From the entries below, copy every line that has the word "PLATER".

#### DATA FOR ANALYSIS:
+ + + + + + +
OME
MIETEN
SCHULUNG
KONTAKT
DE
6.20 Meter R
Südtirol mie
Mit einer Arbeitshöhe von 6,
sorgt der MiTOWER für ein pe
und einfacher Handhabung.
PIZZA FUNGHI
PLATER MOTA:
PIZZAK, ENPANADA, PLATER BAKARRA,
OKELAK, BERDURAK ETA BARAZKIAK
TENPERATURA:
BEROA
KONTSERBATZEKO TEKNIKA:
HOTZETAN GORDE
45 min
+ + + + + + +
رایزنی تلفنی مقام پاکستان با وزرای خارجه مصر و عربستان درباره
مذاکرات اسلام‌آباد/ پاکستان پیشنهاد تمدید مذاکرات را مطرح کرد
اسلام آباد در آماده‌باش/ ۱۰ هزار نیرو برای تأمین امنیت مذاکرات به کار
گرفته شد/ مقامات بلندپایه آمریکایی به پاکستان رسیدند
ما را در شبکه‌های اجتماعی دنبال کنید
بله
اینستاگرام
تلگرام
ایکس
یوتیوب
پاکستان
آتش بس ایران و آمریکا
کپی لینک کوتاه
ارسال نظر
+ + + + + + +
#### FINAL ANSWER:
PLATER MOTA:
PIZZAK, ENPANADA, PLATER BAKARRA,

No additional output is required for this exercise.